Sunday, April 22, 2007

Why use JPEG?

There are two good reasons: to make your image files smaller, and to store 24-bit-per-pixel color data instead of 8-bit-per-pixel data.

Making image files smaller is a win for transmitting files across networks and for archiving libraries of images. Being able to compress a 2 Mbyte full-color file down to, say, 100 Kbytes makes a big difference in disk space and transmission time! And JPEG can easily provide 20:1 compression of full-color data. If you are comparing GIF and JPEG, the size ratio is usually more like 4:1.

Now, it takes longer to decode and view a JPEG image than to view an image of a simpler format such as GIF. Thus using JPEG is essentially a time/space tradeoff: you give up some time in order to store or transmit an image more cheaply. But it's worth noting that when network transmission is involved, the time savings from transferring a shorter file can be greater than the time needed to decompress the file.

The second fundamental advantage of JPEG is that it stores full color information: 24 bits/pixel (16 million colors). GIF, the other image format widely used on the net, can only store 8 bits/pixel (256 or fewer colors). GIF is reasonably well matched to inexpensive computer displays --- most run-of-the-mill PCs can't display more than 256 distinct colors at once. But full-color hardware is getting cheaper all the time, and JPEG photos look *much* better than GIFs on such hardware. Within a couple of years, GIF will probably seem as obsolete as black-and-white MacPaint format does today. Furthermore, JPEG is far more useful than GIF for exchanging images among people with widely varying display hardware, because it avoids prejudging how many colors to use. Hence JPEG is considerably more appropriate than GIF for use as a Usenet and World Wide Web standard photo format.

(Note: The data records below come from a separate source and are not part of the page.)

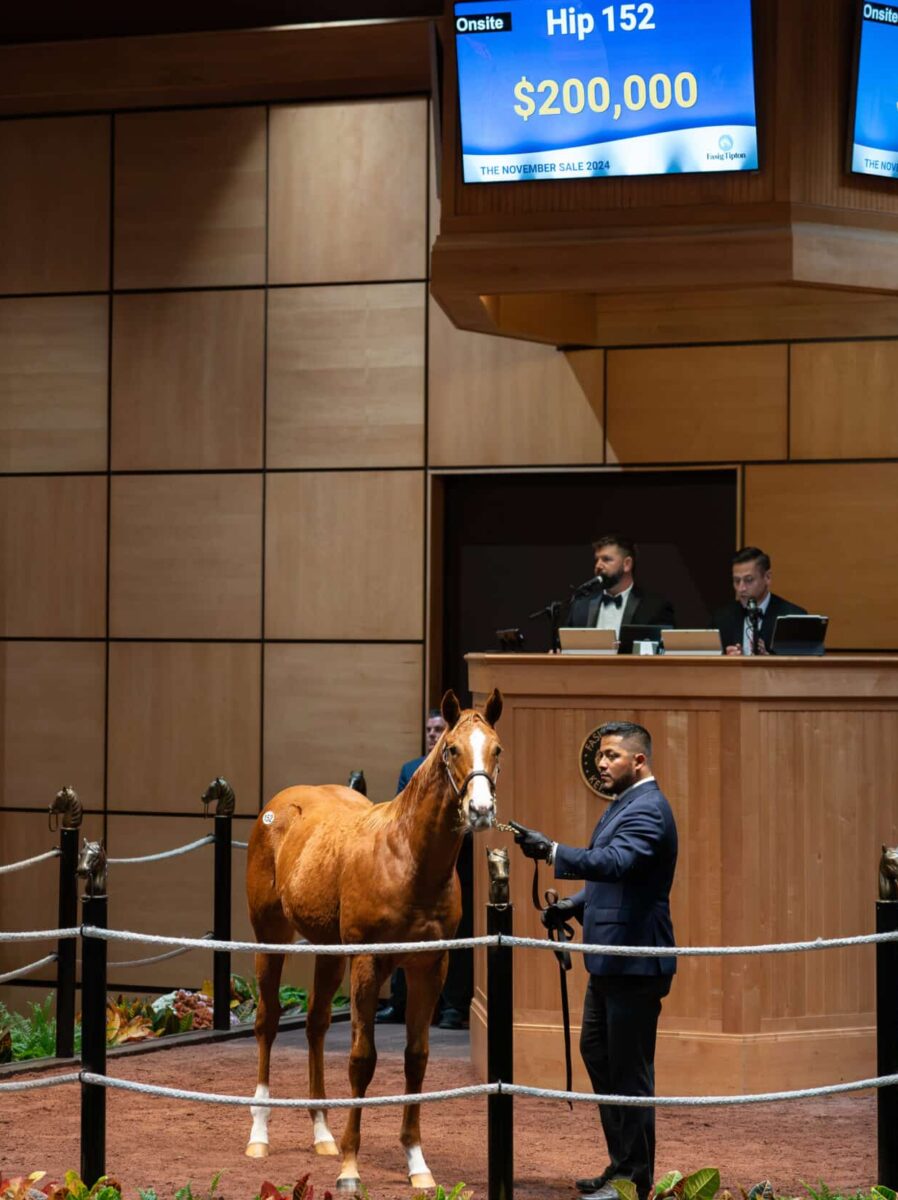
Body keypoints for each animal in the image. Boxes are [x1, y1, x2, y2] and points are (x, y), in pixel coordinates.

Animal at [242, 686, 501, 1190]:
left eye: (497, 749)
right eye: (451, 749)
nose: (480, 810)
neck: (407, 859)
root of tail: (279, 804)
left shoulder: (429, 966)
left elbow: (416, 1058)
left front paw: (417, 1164)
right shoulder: (368, 962)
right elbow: (362, 1058)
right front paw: (349, 1169)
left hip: (328, 951)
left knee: (316, 1024)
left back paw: (322, 1133)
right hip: (269, 937)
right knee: (267, 1022)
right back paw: (259, 1135)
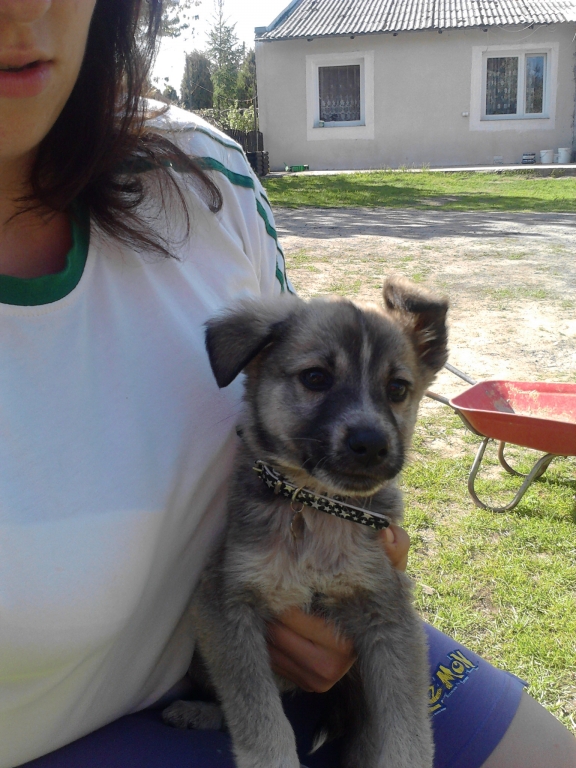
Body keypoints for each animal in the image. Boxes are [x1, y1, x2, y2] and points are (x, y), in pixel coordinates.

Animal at [163, 277, 449, 768]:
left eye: (397, 388)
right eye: (316, 378)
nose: (371, 444)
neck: (315, 505)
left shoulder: (388, 612)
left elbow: (406, 727)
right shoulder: (224, 604)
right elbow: (258, 717)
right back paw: (196, 712)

A lot of people are scared off by the term "lossy compression". But when it comes to representing real-world scenes, *no* digital image format can retain all the information that impinges on your eyeball. By comparison with the real-world scene, JPEG loses far less information than GIF. The real disadvantage of lossy compression is that if you repeatedly compress and decompress an image, you lose a little more quality each time. This is a serious objection for some applications but matters not at all for many others.

Saturday, April 21, 2007

What is JPEG?

JPEG (pronounced "jay-peg") is a standardized image compression mechanism. JPEG stands for Joint Photographic Experts Group, the original name of the committee that wrote the standard.

JPEG is designed for compressing either full-color or gray-scale images of natural, real-world scenes. It works well on photographs, naturalistic artwork, and similar material; not so well on lettering, simple cartoons, or line drawings. JPEG handles only still images, but there is a related standard called MPEG for motion pictures.

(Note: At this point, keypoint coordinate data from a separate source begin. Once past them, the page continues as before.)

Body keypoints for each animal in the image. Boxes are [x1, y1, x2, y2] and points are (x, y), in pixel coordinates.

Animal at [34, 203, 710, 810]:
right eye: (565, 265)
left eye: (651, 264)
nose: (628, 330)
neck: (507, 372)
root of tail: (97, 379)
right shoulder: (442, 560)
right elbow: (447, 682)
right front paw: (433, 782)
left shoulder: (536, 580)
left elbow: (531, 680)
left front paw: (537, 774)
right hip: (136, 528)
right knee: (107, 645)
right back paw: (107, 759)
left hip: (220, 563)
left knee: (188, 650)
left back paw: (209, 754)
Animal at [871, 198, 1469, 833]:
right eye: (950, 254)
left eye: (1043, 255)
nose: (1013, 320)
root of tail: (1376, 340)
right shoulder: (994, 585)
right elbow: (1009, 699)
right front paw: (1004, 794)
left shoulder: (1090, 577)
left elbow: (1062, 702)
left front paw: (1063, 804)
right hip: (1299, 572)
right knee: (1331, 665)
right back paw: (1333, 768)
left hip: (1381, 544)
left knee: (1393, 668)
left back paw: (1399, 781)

JPEG is "lossy," meaning that the decompressed image isn't quite the same as the one you started with. (There are lossless image compression algorithms, but JPEG achieves much greater compression than is possible with lossless methods.) JPEG is designed to exploit known limitations of the human eye, notably the fact that small color changes are perceived less accurately than small changes in brightness. Thus, JPEG is intended for compressing images that will be looked at by humans. If you plan to machine-analyze your images, the small errors introduced by JPEG may be a problem for you, even if they are invisible to the eye.

A useful property of JPEG is that the degree of lossiness can be varied by adjusting compression parameters. This means that the image maker can trade off file size against output image quality. You can make *extremely* small files if you don't mind poor quality; this is useful for applications such as indexing image archives. Conversely, if you aren't happy with the output quality at the default compression setting, you can jack up the quality until you are satisfied, and accept lesser compression.

Another important aspect of JPEG is that decoders can trade off decoding speed against image quality, by using fast but inaccurate approximations to the required calculations. Some viewers obtain remarkable speedups in this way. (Encoders can also trade accuracy for speed, but there's usually less reason to make such a sacrifice when writing a file.)